The Historic Texas Pool
The Texas Pool was envisioned in 1959 when Plano was mostly undeveloped ranchland. Famous Texan Herbert Hunt urbanized the area that would today become Dallas’ Telecom Corridor. As a centerpiece for Plano’s new development, a 168,000-gallon pool shaped like the great State of Texas was created. The Texas Pool was constructed from a design drawn into the Texas terra firma with a mesquite stick. It opened to the general public in 1961 and the Miss Plano Pageant was held at the Texas Pool that summer. Mr. Hunt named the surrounding neighborhood “Dallas North Estates” because he figured nobody would “know where in the heck Plano was.”
Generations of Texans learned to swim, shared summers, and created memories at the Texas Pool. Yet, over time, the fabric of society changed and the nearby neighborhood aged. Children grew up and moved away. Moms returned to the workforce. Fewer folks were home together for the summers. Time passed. New families moved in and the Texas Pool fell out of mind and knowledge.
Jump ahead to 2007, and the Texas Pool was in trouble. Public support and memberships plummeted. Repairs were left undone. There were big vacancies on the volunteer Board of Directors. For the first time in almost 50 years, there was fear that the Texas Pool was finished. A handful of dedicated volunteers, determined to save the Texas Pool, dove right in and changed the course of the Texas Pool’s future.

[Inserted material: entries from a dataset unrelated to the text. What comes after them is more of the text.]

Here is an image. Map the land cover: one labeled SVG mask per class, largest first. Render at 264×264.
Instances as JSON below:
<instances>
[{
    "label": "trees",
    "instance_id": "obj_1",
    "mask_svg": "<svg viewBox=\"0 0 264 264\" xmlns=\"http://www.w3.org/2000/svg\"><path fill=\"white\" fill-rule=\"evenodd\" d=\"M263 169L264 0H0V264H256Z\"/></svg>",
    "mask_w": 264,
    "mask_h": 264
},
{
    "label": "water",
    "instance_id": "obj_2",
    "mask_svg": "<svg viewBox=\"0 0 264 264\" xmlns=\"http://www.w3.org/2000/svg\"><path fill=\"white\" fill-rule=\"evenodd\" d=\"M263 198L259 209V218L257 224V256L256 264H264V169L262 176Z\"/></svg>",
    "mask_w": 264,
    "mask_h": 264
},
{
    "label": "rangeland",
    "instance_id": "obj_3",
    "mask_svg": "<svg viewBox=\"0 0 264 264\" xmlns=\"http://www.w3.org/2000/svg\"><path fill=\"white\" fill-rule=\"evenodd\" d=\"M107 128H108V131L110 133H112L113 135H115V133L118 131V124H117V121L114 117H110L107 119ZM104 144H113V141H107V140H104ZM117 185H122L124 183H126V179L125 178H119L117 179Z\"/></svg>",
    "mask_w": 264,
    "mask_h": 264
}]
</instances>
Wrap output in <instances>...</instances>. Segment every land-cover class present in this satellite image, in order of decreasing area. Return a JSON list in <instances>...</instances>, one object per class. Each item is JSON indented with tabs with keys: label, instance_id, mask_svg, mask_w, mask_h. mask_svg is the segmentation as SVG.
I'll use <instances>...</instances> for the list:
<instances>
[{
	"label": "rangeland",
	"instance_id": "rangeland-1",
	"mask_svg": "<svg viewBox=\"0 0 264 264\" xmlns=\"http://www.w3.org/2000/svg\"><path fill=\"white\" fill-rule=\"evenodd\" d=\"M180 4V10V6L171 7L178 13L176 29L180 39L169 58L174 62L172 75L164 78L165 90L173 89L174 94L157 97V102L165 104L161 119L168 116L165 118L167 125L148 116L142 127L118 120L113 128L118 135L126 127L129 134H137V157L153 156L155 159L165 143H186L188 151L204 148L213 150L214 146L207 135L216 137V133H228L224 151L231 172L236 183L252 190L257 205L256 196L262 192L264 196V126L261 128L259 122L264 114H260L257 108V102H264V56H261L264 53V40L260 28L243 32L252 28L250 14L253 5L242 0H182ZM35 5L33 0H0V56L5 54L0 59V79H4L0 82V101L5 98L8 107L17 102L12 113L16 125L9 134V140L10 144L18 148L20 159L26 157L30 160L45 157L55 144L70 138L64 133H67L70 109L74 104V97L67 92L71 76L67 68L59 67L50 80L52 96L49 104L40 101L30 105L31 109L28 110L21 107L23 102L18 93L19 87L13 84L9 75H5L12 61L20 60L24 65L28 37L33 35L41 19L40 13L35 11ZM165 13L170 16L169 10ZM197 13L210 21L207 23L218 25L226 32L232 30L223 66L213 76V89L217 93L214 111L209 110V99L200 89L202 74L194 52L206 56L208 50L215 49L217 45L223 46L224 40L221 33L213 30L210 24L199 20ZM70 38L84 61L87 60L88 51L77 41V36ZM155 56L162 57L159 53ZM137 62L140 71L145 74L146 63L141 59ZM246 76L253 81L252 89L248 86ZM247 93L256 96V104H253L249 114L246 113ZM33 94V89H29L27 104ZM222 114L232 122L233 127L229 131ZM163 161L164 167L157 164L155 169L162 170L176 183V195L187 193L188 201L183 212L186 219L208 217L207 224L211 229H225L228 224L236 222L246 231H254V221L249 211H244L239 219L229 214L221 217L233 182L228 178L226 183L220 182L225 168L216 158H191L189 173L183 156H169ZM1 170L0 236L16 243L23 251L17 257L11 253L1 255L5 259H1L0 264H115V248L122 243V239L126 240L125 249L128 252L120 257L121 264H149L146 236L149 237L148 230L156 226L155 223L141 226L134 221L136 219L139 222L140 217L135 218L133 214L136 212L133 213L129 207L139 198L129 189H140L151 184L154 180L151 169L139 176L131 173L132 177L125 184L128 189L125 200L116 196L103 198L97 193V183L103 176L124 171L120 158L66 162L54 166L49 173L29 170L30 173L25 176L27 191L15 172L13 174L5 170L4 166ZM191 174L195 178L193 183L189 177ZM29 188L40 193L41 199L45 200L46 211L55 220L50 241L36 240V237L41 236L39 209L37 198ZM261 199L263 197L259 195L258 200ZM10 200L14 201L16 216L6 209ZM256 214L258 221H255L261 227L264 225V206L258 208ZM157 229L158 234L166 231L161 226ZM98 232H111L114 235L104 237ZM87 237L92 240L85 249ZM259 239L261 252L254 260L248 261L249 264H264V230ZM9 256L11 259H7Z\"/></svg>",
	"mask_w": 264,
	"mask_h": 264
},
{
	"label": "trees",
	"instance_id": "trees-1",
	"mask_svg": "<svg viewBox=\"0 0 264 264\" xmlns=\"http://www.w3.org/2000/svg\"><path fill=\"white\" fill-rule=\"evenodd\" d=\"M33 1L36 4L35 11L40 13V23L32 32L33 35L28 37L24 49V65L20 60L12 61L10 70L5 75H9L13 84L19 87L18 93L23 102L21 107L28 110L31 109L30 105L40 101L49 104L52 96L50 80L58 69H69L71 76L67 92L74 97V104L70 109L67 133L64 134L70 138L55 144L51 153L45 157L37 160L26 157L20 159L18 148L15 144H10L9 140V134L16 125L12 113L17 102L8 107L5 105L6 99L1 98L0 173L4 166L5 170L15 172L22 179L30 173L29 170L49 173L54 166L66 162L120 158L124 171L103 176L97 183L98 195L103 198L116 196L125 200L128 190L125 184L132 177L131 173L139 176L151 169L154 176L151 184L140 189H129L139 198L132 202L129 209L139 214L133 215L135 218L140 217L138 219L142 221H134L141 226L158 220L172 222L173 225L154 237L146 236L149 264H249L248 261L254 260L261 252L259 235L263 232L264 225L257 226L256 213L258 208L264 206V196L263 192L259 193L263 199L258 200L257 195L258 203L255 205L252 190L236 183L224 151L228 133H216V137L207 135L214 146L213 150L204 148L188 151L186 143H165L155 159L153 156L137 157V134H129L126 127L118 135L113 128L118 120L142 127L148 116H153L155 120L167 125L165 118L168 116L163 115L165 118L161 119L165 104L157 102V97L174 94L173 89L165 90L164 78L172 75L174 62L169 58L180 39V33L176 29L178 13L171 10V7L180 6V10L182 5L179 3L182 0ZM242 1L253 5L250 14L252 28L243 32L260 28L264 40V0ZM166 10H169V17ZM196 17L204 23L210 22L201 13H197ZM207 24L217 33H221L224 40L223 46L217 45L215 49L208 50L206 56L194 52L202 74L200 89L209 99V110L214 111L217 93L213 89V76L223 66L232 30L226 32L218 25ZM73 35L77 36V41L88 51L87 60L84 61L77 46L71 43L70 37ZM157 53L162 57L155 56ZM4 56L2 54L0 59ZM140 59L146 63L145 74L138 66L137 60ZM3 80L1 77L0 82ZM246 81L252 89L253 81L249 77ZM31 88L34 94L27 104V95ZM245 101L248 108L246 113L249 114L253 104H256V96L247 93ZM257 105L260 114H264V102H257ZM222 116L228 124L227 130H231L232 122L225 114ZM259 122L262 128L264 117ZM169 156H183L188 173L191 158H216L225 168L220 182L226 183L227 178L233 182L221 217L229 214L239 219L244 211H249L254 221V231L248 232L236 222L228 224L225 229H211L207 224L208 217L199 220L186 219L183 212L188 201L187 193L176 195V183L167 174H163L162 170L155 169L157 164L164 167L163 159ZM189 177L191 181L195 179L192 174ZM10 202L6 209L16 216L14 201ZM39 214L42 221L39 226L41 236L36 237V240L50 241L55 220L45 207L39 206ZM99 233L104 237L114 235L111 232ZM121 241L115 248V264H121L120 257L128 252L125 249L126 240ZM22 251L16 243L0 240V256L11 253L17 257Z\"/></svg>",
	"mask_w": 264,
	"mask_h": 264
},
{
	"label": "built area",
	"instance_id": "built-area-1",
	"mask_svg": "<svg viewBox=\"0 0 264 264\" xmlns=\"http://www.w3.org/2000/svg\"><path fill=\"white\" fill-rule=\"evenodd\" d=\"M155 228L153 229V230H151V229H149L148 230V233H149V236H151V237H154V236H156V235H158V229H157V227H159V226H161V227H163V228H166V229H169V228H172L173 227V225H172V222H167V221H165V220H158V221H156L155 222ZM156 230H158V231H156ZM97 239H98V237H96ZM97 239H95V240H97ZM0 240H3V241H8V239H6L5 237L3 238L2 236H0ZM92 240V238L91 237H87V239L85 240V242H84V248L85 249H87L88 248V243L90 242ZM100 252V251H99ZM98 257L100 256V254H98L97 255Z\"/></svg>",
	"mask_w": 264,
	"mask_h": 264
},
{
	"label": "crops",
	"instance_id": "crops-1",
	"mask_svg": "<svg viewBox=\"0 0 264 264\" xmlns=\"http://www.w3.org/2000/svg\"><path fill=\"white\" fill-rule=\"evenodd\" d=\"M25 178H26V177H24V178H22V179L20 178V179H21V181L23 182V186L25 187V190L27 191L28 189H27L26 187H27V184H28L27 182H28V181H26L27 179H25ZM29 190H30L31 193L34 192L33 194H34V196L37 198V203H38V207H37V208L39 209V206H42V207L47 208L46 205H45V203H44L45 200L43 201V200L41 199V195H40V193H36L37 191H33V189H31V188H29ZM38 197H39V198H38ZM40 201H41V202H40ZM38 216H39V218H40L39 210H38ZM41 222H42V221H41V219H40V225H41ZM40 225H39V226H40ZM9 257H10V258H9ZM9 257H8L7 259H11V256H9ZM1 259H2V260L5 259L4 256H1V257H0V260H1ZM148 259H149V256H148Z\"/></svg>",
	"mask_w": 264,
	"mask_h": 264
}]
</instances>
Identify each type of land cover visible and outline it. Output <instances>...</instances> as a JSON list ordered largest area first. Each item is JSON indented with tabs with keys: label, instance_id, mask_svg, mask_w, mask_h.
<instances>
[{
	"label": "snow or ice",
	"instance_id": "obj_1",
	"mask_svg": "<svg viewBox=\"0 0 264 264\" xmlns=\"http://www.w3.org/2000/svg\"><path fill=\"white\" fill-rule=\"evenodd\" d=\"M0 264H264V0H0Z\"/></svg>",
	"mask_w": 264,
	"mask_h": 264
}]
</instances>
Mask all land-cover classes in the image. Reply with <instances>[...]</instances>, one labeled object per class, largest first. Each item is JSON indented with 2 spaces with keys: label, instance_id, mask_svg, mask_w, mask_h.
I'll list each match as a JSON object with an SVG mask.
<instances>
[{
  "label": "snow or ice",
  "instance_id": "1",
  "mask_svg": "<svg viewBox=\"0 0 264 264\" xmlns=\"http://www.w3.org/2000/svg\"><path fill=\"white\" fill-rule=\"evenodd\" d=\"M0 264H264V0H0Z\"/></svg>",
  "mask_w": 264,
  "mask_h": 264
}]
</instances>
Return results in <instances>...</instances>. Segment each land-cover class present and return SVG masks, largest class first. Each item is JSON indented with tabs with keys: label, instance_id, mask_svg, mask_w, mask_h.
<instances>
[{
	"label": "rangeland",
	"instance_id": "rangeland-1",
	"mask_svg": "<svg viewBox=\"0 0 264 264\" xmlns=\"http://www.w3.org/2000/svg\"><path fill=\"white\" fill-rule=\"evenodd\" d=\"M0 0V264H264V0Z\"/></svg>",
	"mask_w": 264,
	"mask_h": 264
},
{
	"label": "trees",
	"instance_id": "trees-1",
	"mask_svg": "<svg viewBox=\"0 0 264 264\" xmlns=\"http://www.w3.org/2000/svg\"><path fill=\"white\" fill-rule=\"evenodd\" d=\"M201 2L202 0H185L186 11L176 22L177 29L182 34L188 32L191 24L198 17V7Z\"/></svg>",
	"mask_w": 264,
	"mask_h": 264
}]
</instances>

In 2013, the Texas Pool Foundation, a nonprofit 501(c) 3 corporation, was established for the purpose of preserving the Texas Pool facility and for community outreach. The Texas Pool Foundation is eligible for tax-deductible donations of cash, goods, and services. Through fundraising, the Foundation provides for the preservation of the Texas Pool, and promotes community-building events with access to swim safety education. The Texas Pool Foundation sought historic landmark designation for the pool. The Texas Pool is a vital link between Plano’s past, present and future.